How AI Chatbots Turn Messy Excel Sheets into Clean, Actionable Data

Graziano Stefanelli
Apr 29
3 min read

A hands-on walkthrough with GPT-4o, Claude 3.5, and Gemini 1.5 Pro

Why This Matters

Even the best analysts waste hours fixing spreadsheets: duplicate rows; inconsistent naming; dates in multiple formats; blank cells where numbers should live. Modern AI chatbots can compress that data-cleaning slog into a handful of smart prompts. In this article you’ll see exactly how to do it—three different ways—using the 2025 versions of GPT-4o (OpenAI), Claude 3.5 Sonnet (Anthropic) and Gemini 1.5 Pro (Google).

______________

The Common Workflow at a Glance

Upload the raw XLSX
Describe the problems you see (duplicates, wrong date formats, etc.)
Ask the chatbot for a preview of its cleaning plan
Approve / tweak the plan
Generate the cleaned file and download it

The devil, of course, is in the prompt details—let’s dive in.

Method 1 – Fast, Iterative Fixes with GPT-4o

Prompt template: “You are a data quality assistant. Clean this spreadsheet so it is ready for a customer-lifetime-value model. • Remove exact duplicate rows based on the Email column; • Standardize date fields to ISO yyyy-mm-dd; • Convert the ‘Country’ column to two-letter ISO codes; • Flag rows missing ‘Annual Spend’ and fill with the median of that column; • Return a new workbook with a single sheet called clean_customers.Show me a summary of the changes before you export.”

Why GPT-4o shines

Speed – transforms ten-thousand-row sheets in seconds;
Natural follow-ups – “Undo step 3 and show the difference” works reliably;
Python under the hood – if you add “show code,” you’ll get pandas scripts you can reuse.

Watch-outs

Tends to infer column types; if your headers are vague, spell them out in the prompt;
Larger than ~50 MB? The session may cut off—split files first.

▶ **Task details**: In the article on cleaning spreadsheets with AI chatbots, what name does the GPT-4o prompt template give the single sheet in the returned workbook?

(Collected data)
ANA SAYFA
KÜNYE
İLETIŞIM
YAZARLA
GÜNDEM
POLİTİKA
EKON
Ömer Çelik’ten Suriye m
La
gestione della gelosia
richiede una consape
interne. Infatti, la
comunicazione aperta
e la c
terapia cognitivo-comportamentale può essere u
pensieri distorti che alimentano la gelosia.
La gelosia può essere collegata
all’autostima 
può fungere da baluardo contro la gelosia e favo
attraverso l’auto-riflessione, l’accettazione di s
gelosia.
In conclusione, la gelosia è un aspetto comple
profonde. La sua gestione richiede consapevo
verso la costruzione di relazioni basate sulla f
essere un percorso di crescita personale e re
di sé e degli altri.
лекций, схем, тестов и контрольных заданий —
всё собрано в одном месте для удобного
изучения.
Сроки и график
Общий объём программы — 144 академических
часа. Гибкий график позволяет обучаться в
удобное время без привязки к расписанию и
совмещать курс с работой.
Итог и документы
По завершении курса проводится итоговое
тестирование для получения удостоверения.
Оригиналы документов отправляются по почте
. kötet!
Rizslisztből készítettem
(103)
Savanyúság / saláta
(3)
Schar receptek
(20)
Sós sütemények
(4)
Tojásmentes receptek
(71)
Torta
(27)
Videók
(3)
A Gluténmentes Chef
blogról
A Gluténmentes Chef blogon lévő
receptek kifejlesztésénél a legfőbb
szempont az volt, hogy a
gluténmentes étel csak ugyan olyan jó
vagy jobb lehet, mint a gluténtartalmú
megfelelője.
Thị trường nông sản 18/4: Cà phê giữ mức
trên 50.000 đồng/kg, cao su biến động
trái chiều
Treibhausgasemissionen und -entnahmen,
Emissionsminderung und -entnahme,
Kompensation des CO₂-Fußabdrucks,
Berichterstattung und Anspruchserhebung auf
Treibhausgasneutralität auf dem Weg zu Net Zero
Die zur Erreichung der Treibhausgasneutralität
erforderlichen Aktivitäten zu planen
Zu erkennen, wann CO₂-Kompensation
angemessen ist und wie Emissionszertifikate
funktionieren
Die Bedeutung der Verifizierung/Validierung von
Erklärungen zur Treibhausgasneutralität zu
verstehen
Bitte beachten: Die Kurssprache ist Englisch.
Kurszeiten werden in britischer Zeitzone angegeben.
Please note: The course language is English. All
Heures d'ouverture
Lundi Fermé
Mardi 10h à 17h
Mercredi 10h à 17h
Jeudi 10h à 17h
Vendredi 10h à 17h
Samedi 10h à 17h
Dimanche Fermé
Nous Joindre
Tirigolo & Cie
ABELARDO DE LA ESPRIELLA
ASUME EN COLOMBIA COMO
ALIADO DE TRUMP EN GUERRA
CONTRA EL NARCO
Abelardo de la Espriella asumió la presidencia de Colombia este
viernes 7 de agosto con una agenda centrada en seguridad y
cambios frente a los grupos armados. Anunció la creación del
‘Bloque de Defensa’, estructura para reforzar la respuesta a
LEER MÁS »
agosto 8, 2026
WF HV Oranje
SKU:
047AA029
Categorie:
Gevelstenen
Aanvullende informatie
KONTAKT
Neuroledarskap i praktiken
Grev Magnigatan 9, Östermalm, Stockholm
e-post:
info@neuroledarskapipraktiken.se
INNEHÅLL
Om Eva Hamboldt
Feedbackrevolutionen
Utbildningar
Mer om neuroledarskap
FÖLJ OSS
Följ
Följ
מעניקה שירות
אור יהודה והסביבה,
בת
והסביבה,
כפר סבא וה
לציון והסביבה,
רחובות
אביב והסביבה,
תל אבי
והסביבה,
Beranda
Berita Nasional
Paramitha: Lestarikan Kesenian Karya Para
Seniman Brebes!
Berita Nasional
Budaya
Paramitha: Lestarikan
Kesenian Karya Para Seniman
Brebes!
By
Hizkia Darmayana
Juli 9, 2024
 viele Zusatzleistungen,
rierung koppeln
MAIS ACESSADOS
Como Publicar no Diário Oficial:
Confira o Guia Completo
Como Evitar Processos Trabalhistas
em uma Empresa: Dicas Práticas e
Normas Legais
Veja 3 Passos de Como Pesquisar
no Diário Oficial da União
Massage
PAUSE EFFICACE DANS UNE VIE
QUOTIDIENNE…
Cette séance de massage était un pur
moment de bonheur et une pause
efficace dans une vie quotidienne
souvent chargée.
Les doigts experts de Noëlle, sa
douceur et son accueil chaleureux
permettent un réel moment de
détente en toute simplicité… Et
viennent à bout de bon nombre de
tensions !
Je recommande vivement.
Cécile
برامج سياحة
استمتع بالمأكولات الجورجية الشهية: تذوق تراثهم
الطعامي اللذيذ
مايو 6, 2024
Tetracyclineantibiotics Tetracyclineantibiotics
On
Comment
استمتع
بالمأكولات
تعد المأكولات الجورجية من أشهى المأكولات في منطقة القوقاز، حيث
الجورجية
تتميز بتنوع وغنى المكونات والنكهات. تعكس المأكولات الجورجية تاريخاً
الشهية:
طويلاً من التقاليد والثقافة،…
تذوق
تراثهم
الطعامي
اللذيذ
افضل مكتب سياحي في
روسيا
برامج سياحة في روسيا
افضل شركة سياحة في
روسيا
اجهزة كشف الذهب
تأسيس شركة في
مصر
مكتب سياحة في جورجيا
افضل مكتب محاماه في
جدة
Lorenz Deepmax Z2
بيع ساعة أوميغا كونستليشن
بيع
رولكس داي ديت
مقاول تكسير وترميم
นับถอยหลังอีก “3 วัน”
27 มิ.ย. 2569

▶ **Response**: clean_customers